Collection entries:
>>>>>
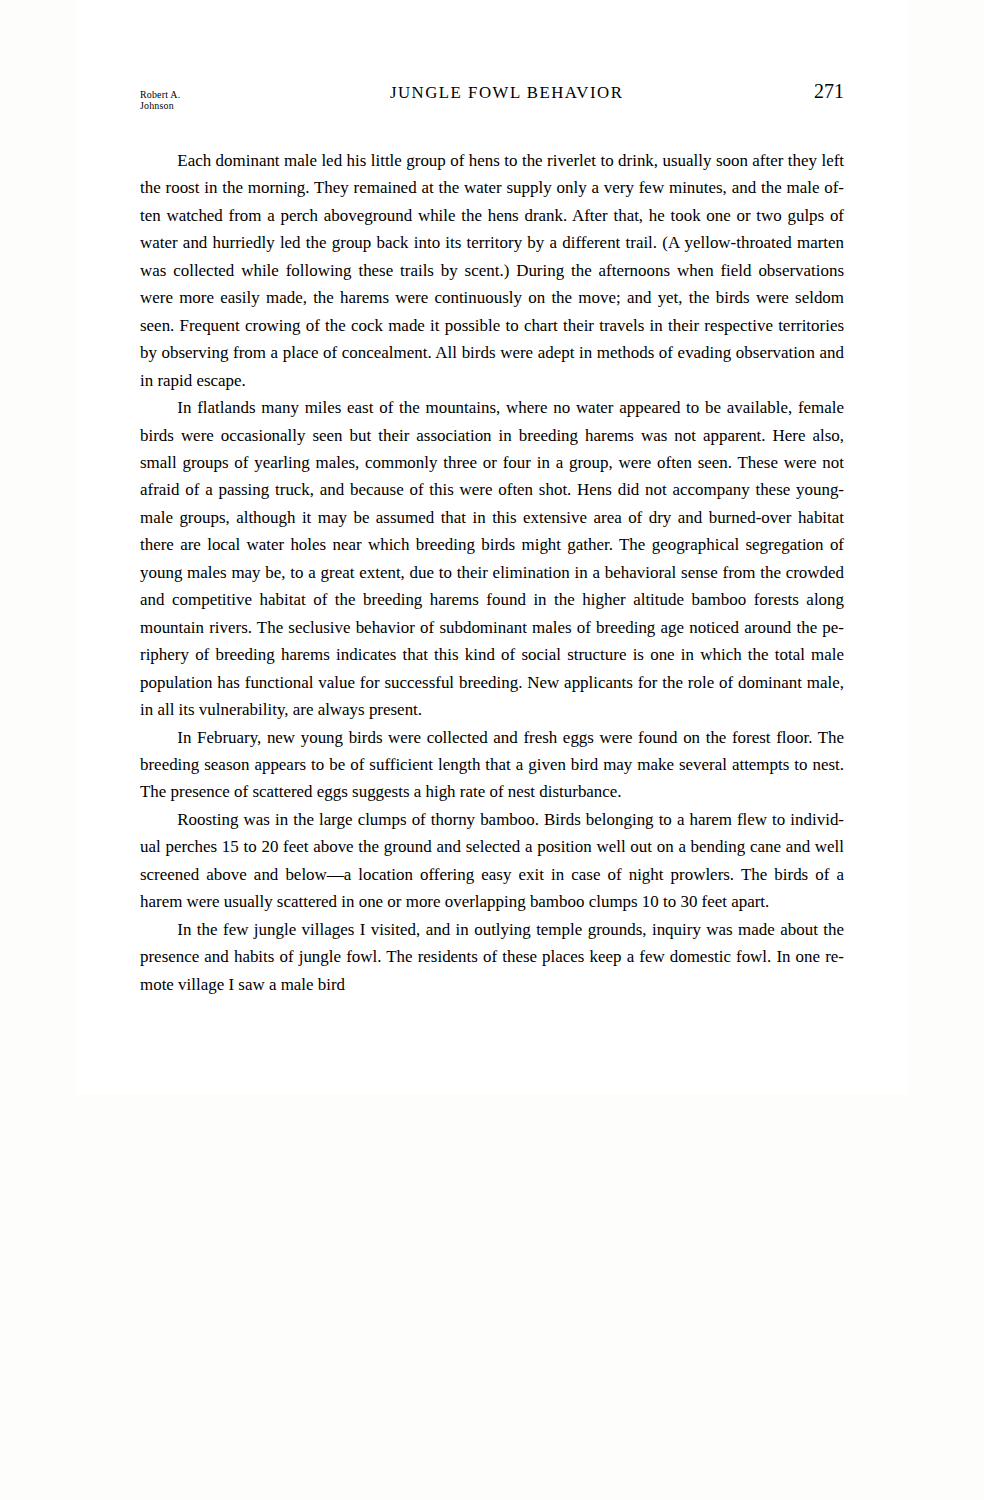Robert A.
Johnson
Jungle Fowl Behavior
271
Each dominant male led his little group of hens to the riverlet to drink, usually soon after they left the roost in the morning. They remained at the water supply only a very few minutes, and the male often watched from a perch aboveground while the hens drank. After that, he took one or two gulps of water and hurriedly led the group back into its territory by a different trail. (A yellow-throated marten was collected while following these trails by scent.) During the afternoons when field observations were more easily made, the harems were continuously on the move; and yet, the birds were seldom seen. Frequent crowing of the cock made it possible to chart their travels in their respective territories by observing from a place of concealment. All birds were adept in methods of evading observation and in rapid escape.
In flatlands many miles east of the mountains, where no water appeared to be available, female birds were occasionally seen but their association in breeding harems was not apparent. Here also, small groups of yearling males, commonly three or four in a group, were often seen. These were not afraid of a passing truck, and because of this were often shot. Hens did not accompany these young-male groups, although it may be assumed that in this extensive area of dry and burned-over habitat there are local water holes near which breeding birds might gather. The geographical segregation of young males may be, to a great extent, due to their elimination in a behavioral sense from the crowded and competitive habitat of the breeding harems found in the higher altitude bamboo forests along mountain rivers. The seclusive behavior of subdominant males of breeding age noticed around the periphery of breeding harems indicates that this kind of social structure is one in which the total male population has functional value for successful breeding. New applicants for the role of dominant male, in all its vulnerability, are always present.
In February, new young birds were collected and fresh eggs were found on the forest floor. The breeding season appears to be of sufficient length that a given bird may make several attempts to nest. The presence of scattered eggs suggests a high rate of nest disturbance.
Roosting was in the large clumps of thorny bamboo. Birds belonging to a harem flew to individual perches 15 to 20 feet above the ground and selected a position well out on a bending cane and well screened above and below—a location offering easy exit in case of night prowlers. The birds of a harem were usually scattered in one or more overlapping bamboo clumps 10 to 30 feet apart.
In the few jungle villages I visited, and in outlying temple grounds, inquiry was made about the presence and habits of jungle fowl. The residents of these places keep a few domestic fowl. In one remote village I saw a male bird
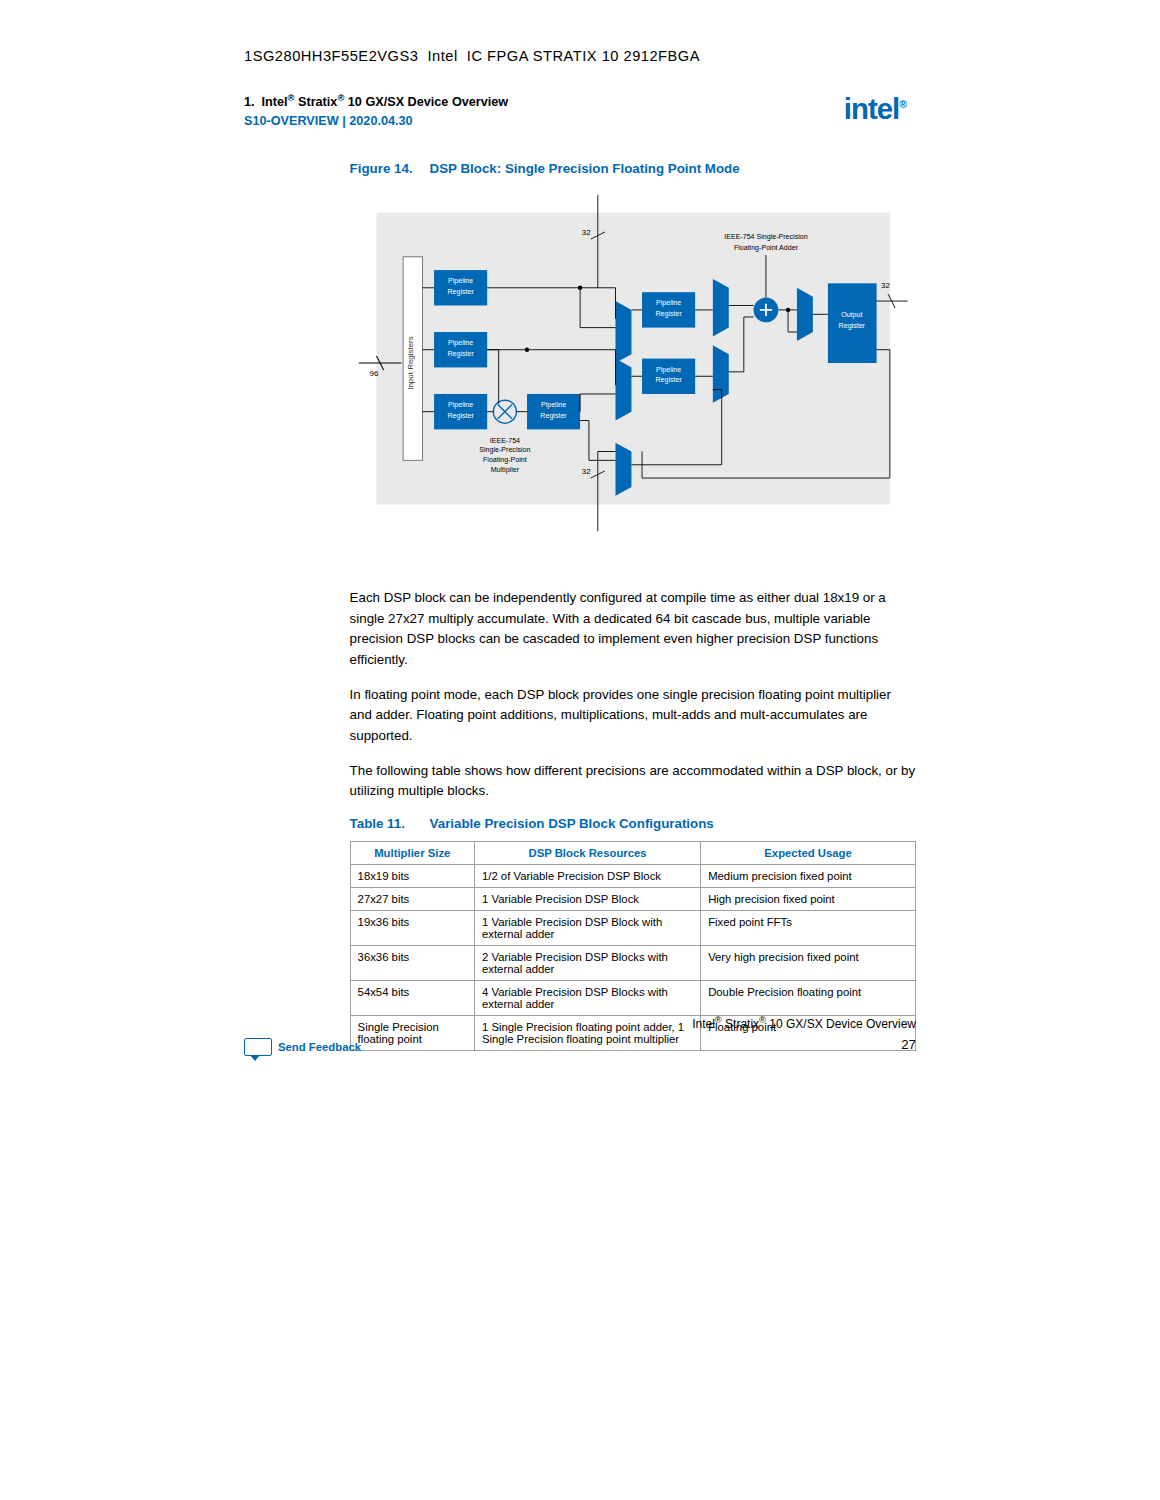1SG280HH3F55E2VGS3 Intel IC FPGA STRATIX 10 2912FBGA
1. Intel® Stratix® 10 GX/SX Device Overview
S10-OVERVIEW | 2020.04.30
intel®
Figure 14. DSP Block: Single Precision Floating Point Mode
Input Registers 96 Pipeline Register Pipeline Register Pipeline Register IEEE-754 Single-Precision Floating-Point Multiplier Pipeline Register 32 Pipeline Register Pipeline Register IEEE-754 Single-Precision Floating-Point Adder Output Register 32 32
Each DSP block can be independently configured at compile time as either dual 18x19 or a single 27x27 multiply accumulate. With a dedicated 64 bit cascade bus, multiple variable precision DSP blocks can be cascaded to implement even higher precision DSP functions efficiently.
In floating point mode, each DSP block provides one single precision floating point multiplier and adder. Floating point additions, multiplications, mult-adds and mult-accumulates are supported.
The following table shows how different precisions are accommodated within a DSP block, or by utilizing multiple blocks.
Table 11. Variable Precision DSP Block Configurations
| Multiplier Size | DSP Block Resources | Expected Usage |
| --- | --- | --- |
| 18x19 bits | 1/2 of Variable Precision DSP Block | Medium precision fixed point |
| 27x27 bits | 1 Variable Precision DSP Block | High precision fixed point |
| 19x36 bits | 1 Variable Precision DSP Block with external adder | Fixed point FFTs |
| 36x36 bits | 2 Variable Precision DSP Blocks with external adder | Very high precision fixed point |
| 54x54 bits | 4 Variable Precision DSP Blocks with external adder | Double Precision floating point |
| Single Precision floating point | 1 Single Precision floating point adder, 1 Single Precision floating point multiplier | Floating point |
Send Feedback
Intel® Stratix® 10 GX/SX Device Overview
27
<<<<<
>>>>>
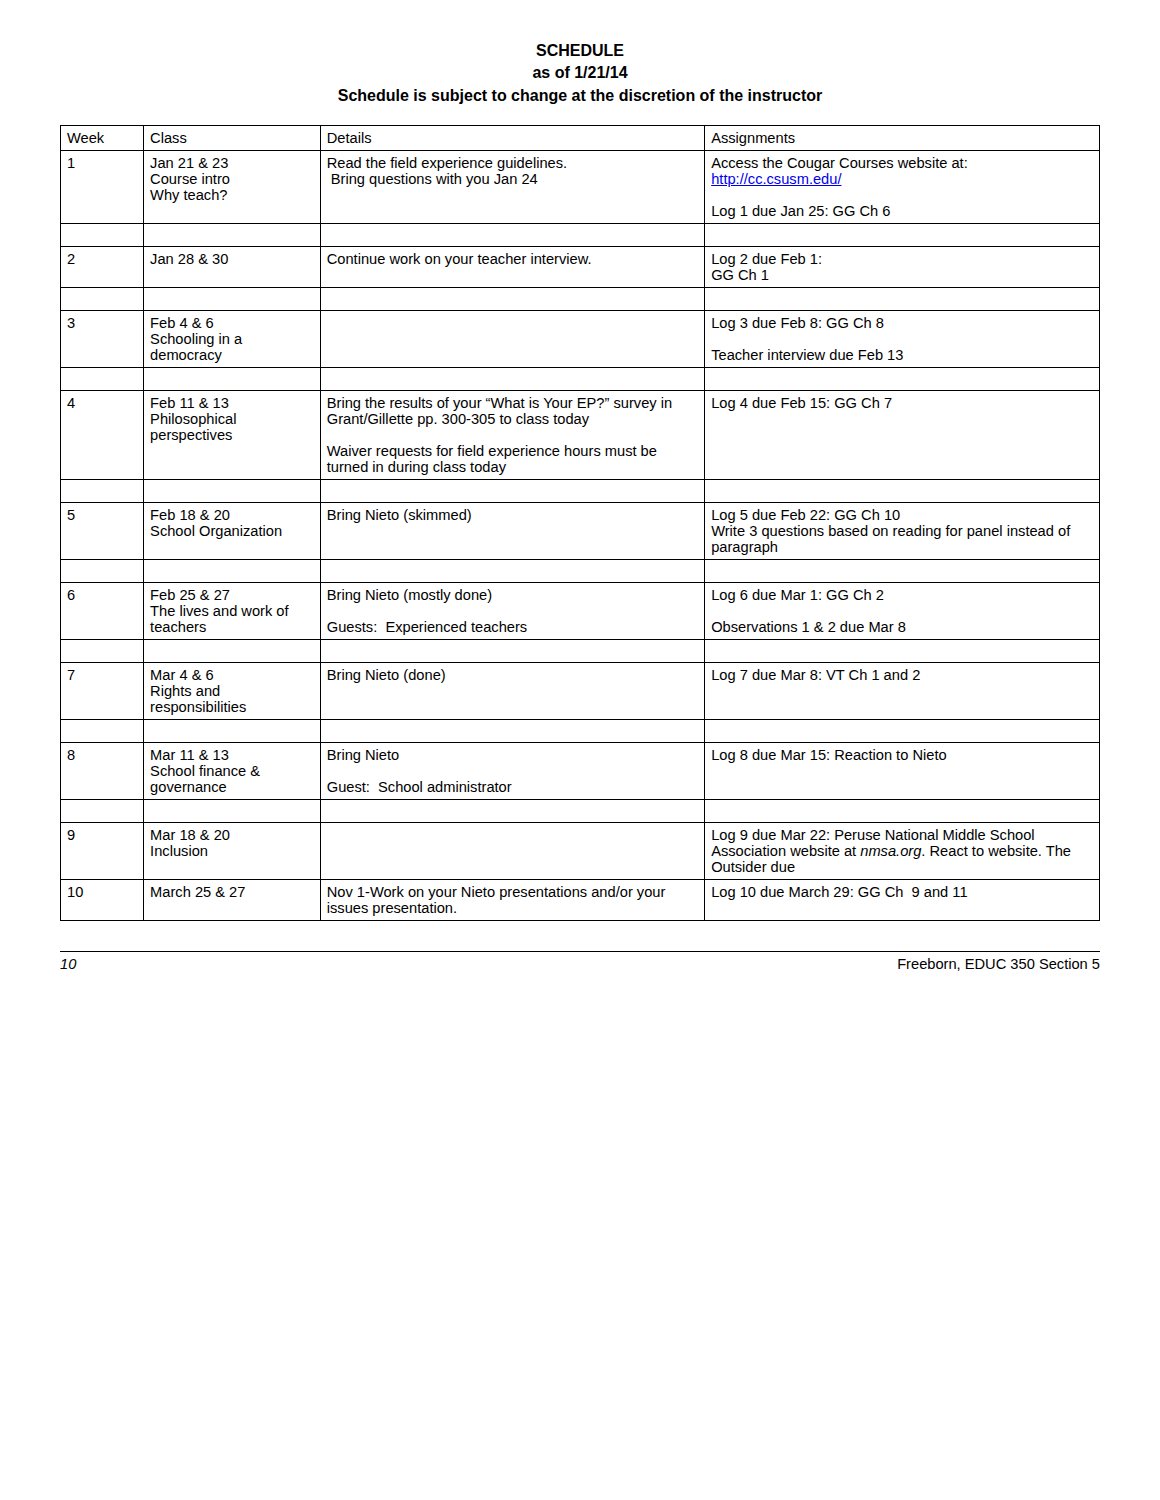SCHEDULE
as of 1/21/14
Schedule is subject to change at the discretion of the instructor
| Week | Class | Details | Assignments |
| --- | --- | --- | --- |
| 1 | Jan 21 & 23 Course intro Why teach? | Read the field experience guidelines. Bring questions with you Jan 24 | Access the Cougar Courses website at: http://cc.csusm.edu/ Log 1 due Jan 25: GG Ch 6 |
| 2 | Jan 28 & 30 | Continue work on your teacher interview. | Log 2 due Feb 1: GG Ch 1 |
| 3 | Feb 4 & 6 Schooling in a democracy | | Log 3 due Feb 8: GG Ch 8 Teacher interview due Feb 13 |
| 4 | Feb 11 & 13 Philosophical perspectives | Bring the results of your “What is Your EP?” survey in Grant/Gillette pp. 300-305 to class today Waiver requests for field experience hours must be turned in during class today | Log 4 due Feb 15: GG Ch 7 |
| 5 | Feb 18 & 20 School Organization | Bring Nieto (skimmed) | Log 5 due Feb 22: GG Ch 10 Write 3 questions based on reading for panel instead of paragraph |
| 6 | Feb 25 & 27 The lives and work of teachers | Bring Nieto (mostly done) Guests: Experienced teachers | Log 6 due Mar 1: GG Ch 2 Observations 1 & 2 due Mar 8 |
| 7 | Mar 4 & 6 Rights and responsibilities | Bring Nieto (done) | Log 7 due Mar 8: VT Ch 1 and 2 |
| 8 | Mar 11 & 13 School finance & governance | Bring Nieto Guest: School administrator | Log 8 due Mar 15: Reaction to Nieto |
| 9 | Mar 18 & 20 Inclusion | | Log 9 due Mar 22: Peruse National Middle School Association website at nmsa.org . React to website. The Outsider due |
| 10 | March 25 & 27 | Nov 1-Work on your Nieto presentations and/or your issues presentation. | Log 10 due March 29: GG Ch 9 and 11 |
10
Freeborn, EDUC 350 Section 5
<<<<<
From the data above, output exactly the lines between the one containing "The following table" and the one containing "Block | High precision fixed point |", counting both of them.

The following table shows how different precisions are accommodated within a DSP block, or by utilizing multiple blocks.
Table 11. Variable Precision DSP Block Configurations
| Multiplier Size | DSP Block Resources | Expected Usage |
| --- | --- | --- |
| 18x19 bits | 1/2 of Variable Precision DSP Block | Medium precision fixed point |
| 27x27 bits | 1 Variable Precision DSP Block | High precision fixed point |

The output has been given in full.